異世界でウエイトが流行してしまったようです。

itsu

今日から君もウエイトアップ!

 亡き祖母の影響で幼い頃から回復魔法師に憧れる少女レイラ。

 前線で魔物と戦う戦士たちを後方から支援し、命を繋ぐ回復魔法師。

 そんな責任ある役割を自分も担いたいと思い、レイラは田舎を飛び出し都会の街で医療協会の門を叩いた。

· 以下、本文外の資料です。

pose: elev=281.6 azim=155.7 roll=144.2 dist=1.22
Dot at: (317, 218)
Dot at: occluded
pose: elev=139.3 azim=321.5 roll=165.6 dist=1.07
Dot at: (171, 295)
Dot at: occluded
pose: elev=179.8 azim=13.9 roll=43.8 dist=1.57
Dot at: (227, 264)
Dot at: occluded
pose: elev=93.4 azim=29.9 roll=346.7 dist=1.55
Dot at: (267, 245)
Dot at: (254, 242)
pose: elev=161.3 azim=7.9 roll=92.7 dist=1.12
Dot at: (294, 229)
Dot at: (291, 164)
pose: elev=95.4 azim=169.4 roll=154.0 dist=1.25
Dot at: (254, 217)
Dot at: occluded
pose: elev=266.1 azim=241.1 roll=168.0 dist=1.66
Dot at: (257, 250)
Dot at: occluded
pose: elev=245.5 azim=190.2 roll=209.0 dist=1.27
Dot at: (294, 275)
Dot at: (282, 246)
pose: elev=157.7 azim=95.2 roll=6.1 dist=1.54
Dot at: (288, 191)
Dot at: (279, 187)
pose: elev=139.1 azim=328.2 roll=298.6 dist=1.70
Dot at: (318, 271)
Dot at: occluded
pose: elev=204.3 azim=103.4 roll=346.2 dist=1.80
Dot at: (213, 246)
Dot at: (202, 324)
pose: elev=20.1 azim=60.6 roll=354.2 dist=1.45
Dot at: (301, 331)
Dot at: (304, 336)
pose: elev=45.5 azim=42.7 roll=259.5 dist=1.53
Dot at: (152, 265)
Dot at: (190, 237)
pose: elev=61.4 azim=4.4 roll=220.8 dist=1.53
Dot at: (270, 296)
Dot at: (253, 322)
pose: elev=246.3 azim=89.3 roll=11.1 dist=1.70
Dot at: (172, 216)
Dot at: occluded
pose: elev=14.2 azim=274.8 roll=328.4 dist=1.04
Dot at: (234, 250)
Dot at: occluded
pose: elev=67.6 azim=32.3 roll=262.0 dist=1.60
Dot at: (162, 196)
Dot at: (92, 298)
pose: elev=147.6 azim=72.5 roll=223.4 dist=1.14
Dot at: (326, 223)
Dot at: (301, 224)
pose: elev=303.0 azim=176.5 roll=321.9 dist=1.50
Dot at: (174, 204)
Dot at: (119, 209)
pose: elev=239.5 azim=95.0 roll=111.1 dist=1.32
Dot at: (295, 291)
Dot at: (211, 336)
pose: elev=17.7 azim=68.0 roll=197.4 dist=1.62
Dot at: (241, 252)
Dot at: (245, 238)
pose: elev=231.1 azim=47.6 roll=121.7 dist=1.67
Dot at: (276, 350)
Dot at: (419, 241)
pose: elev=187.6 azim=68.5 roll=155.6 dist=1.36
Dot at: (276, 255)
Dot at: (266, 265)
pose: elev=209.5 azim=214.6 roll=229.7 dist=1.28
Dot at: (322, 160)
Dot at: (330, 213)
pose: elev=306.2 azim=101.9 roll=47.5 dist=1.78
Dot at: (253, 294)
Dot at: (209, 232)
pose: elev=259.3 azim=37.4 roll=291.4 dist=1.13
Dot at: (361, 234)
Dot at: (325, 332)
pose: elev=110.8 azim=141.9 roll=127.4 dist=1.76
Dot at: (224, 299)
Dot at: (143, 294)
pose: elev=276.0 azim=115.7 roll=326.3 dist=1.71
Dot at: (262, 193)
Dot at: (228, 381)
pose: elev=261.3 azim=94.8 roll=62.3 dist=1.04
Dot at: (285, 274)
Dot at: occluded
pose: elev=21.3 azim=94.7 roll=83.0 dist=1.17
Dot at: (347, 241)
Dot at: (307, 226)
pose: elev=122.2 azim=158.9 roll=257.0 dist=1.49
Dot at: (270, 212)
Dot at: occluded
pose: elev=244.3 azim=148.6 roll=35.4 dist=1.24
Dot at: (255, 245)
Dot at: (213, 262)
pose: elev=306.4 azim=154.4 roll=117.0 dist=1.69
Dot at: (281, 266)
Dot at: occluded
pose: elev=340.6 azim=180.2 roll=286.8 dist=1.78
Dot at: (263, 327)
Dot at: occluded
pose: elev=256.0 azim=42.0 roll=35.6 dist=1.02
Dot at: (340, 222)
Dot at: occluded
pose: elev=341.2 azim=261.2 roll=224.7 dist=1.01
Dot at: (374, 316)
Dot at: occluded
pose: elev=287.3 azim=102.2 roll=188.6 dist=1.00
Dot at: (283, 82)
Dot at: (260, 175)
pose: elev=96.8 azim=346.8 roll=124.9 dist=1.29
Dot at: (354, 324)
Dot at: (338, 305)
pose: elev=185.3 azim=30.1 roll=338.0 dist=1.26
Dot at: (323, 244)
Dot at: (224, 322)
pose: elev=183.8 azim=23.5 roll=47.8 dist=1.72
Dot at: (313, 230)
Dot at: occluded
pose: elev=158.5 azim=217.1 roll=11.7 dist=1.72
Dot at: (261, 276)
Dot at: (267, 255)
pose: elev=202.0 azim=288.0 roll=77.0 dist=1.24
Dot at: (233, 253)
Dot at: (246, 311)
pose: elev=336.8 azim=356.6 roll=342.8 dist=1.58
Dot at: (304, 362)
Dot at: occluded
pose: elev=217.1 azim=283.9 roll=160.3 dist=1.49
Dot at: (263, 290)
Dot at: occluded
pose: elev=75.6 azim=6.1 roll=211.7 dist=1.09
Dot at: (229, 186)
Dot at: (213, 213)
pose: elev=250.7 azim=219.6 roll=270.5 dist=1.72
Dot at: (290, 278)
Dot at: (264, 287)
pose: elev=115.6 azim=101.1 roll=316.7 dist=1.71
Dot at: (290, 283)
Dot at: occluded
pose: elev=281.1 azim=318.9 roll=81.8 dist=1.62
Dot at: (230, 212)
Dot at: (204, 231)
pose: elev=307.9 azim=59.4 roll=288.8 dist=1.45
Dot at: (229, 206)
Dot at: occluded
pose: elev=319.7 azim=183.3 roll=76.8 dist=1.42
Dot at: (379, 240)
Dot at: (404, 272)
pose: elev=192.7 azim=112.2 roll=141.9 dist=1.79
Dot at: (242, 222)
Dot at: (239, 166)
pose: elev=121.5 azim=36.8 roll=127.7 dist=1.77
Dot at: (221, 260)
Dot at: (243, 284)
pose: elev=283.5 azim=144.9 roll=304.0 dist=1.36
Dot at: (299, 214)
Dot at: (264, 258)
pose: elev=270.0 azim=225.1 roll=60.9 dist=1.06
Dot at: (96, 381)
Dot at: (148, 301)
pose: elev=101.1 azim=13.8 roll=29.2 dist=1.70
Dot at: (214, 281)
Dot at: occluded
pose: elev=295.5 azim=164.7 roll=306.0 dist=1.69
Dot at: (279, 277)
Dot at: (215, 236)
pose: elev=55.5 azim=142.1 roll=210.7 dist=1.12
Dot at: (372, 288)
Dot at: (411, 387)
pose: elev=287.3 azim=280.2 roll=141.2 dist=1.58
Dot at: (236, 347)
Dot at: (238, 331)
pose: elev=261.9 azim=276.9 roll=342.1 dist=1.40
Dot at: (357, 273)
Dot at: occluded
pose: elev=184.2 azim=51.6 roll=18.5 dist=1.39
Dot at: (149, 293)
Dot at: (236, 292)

 まだ若い自分を見ても邪険にせず快く受け入れてくれた職員にレイラは感激しつつも、案内されたトレーニング部屋なるものに足を運ぶ。

 きっとそこで回復魔法の訓練をしているのだろう。

 レイラは夢に描いた学舎を想像する……が、扉が開かれると同時に現実を疑ってしまう。


 急激に上昇する体感温度。


 鼻につく濃厚な汗の臭い。


 分厚い筋肉に覆われた男女の姿。


「……あの、これは?」


 鉄の塊を背負って雄叫びをあげる人に瞠目してレイラが職員に問うと、


「最近新しい器具を取り入れたんだ。あれで効率的に脚を鍛えることができるんだよ」


 と見当違いの答えが返ってくる。


「回復魔法師が後方支援に限られるなんていうのは昔の話さ。

 最近では、回復魔法が使える人間が自ら魔物と戦い己を治癒した方が効率がいいという認識が主流でね……見たまえ」


 おもむろに職員に指差された場所を見る。

 二人の巨漢が向かい合っていた。

 上裸で巨大に膨れ上がった腕と胸が目に入る。

 何をするのかと思って見ていると、一方の男が勢いよく上裸の男に斧を振りかざした。

 あまりにショッキングな光景にレイラは目を瞑るが、金属が砕けたような音を不審に思って目を開く。

 振りかざされた斧の刃が欠けていた。

 無防備に攻撃を受けたはずの男の方は胸元から血を流しているが、軽く回復魔法をかけると傷はあっという間に塞がってしまう。心なしか治癒した胸の筋肉が張っているように見える。


 職員が言う。


「極限まで鍛え上げられた筋肉は鉄の刃も跳ね除ける。素晴らしいだろう?」


 レイラはなにも言えなかった。

 この人はさっきから真面目な顔でなにを言っているんだろうか。

 目の前に広がる現実が受け入れ難く、レイラは唖然と景色を眺めることしかできなかった。


 そして職員はレイラの肩に手を優しく置いて涼やかに笑う。


「三年もすれば君もなれる。さあ、これからウエイトアップだ」


「え、嫌です……」


 ただただ率直に、思うままに、気づけば口にしていた。


 そしてレイラは、十数年抱き続けた夢をあっさり諦めたのだった。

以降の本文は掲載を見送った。